- Relator(a)
- Ministro Humberto Martins
- Órgão julgador
- Terceira Turma
- Data do julgamento
- 16/03/2026
- Data de publicação
- 19/03/2026
STJ – Acórdão, Rel. Ministro Humberto Martins, Terceira Turma, j. 16/03/2026, p. 19/03/2026
PROCESSUAL CIVIL. AGRAVO INTERNO NO AGRAVO EM RECURSO ESPECIAL. ALIENAÇÃO FIDUCIÁRIA. CONSOLIDAÇÃO DA PROPRIEDADE. TUTELA ANTECIPADA INDEFERIDA. RECURSO ESPECIAL. DEFICIÊNCIA DE FUNDAMENTAÇÃO. SÚMULA N. 284/STF. DISSÍDIO JURISPRUDENCIAL. AUSÊNCIA DE COTEJO ANALÍTICO. NECESSIDADE DE INDICAÇÃO DO DISPOSITIVO LEGAL VIOLADO. 1. A menção genérica a dispositivo legal, sem demonstração específica de como o acórdão recorrido teria violado a norma invocada, não é suficiente para caracterizar a contrariedade à lei federal, atraindo a incidência, por analogia, do enunciado da Súmula n. 284 do STF. 2. A referência ao art. 26, § 1º, da Lei n. 9.514/1997, em contexto de mera exposição do arcabouço normativo que a parte entende aplicável ao caso, não supre a exigência de fundamentação adequada do recurso especial. 3. Para a demonstração do dissídio jurisprudencial, não basta a simples transcrição de ementas, sendo imprescindível o cotejo analítico entre o acórdão recorrido e os paradigmas, com a indicação expressa do dispositivo legal que teria sido interpretado e aplicado de forma divergente. 4. A jurisprudência do STJ é firme no sentido de que, mesmo na interposição do recurso especial pela alínea "c" do permissivo constitucional, deve ser invocado o dispositivo de lei violado. Agravo interno improvido. (AgInt no AREsp n. 2.933.064/RN, relator Ministro Humberto Martins, Terceira Turma, julgado em 16/3/2026, DJEN de 19/3/2026.)
============
Segundo o acórdão, que súmula incide, por analogia, quando há menção genérica a dispositivo legal sem demonstração específica da violação? Os registros constituem material independente do acórdão.

■ Material de estudo:
============
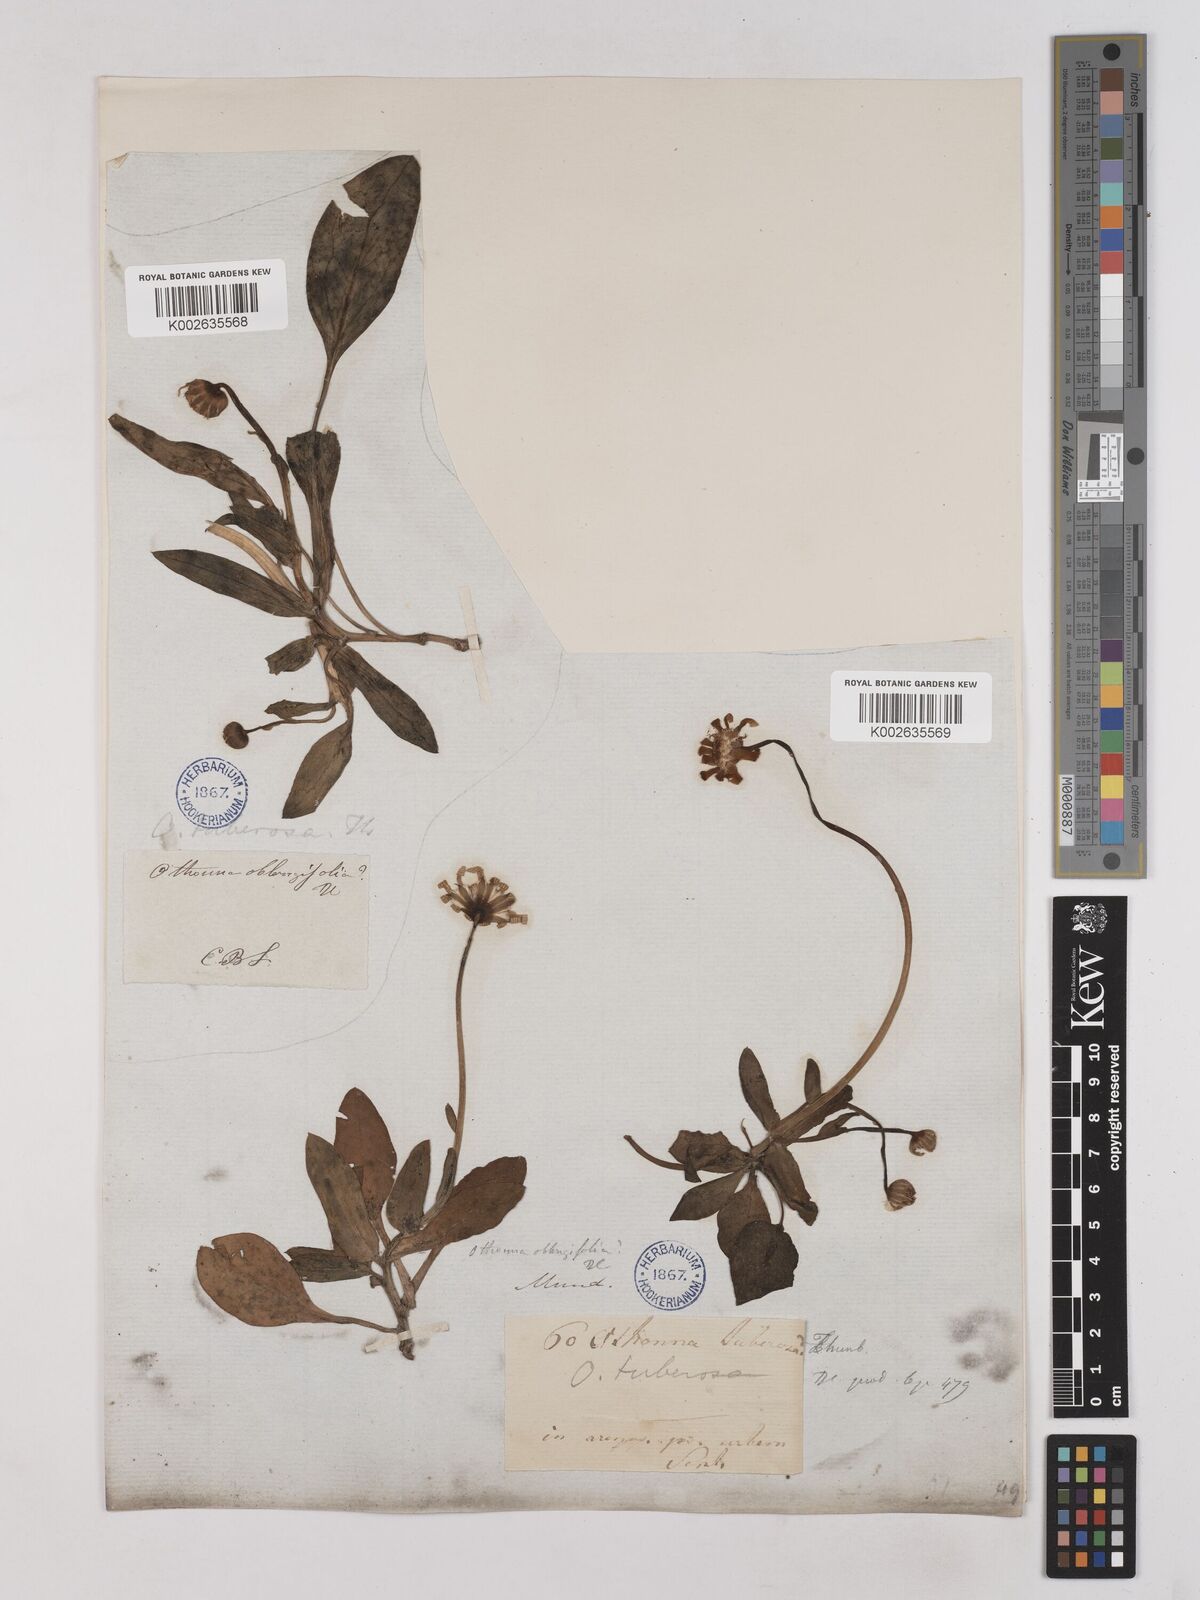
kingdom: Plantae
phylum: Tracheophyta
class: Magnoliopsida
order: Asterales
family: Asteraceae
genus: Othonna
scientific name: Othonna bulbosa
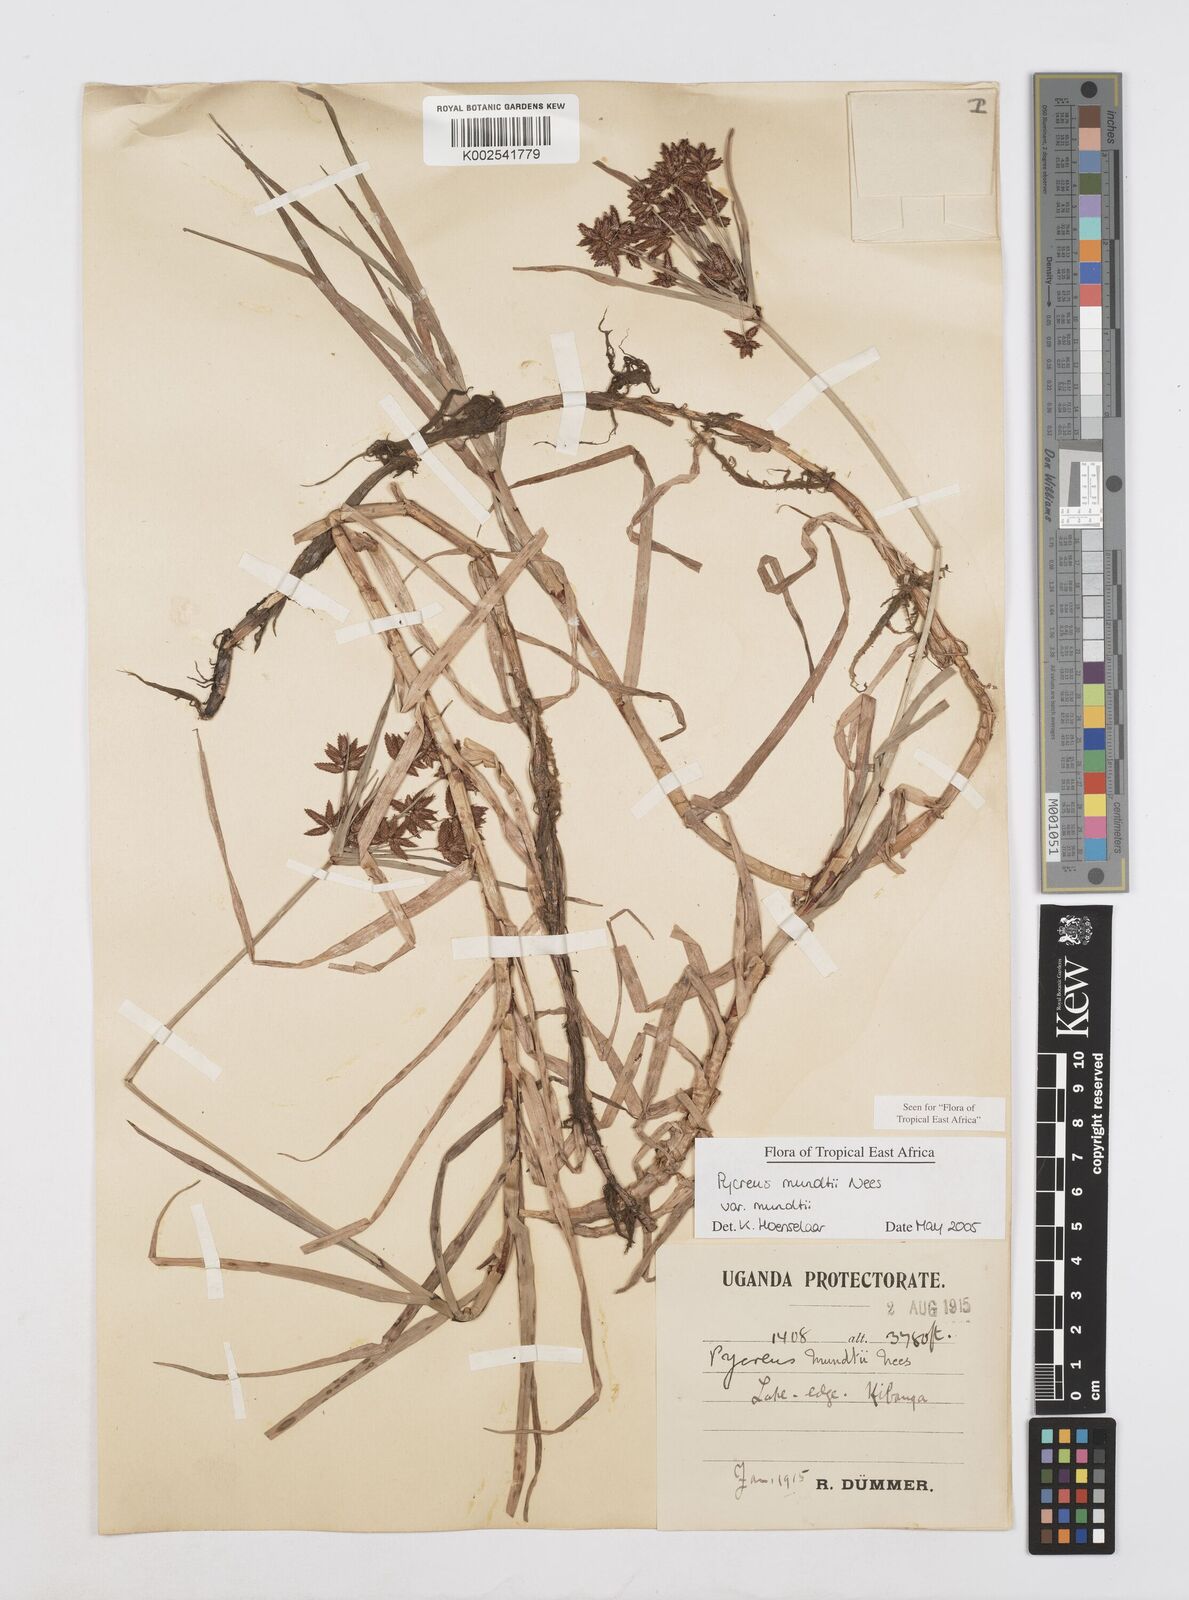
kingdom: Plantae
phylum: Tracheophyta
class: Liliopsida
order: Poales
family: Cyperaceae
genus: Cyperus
============
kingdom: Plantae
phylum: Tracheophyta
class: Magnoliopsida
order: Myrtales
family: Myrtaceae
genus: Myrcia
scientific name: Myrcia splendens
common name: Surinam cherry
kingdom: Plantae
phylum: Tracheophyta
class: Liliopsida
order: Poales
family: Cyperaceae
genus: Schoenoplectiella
============
■ Resultado do exercício:
A Súmula n. 284 do STF.